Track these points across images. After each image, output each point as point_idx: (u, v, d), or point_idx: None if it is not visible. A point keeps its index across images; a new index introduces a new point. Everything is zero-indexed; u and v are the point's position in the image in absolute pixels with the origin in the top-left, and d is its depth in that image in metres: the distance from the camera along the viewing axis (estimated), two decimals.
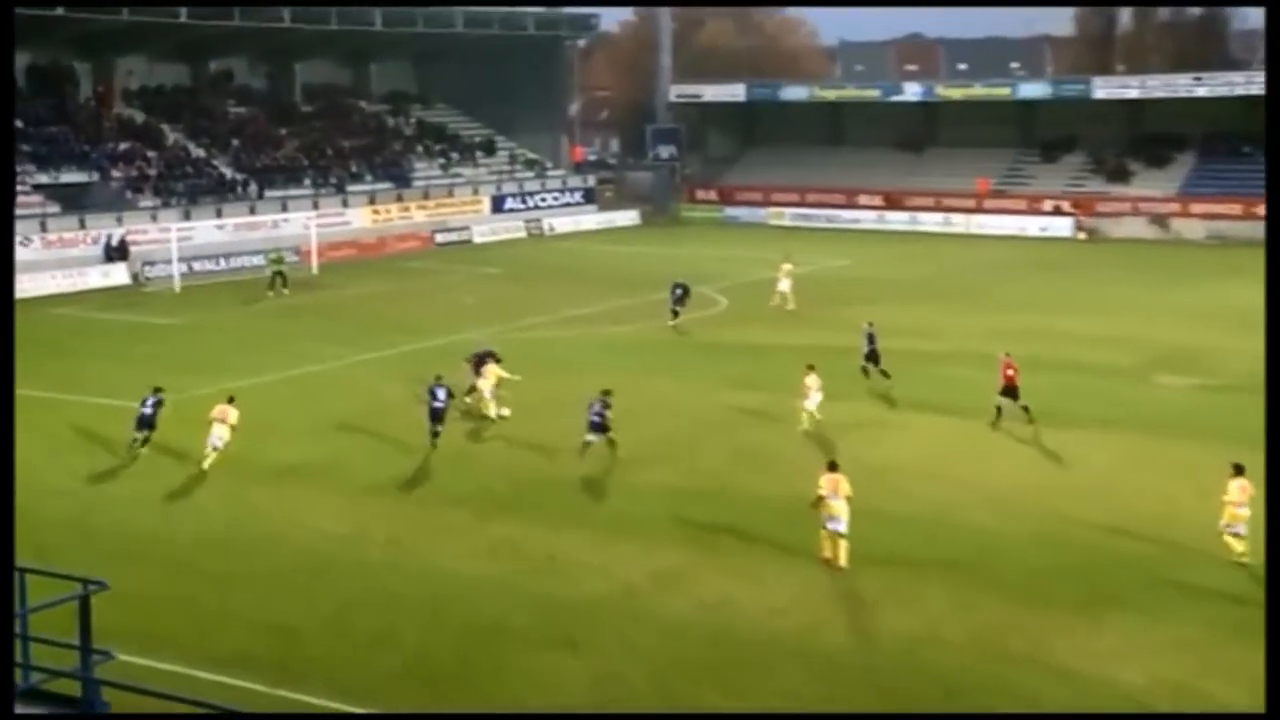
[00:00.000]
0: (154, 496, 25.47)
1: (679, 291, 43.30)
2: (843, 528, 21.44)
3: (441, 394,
########################################
Requirement:
Repeat each entry above exactly. Omit the pictures.

Answer box:
Track these points across images. After each image, output each point as point_idx: (u, v, d), or point_idx: None if it is not visible. A point keeps its index across images; a new index introduces a new point. Everything is zero-indexed; u and v are the point's position in the image in absolute pixels with the origin in the top-left, and d is its depth in that image in metres: the distance from the camera along the viewing axis (estimated), two decimals.
[00:00.000]
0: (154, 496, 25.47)
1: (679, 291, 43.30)
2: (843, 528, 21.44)
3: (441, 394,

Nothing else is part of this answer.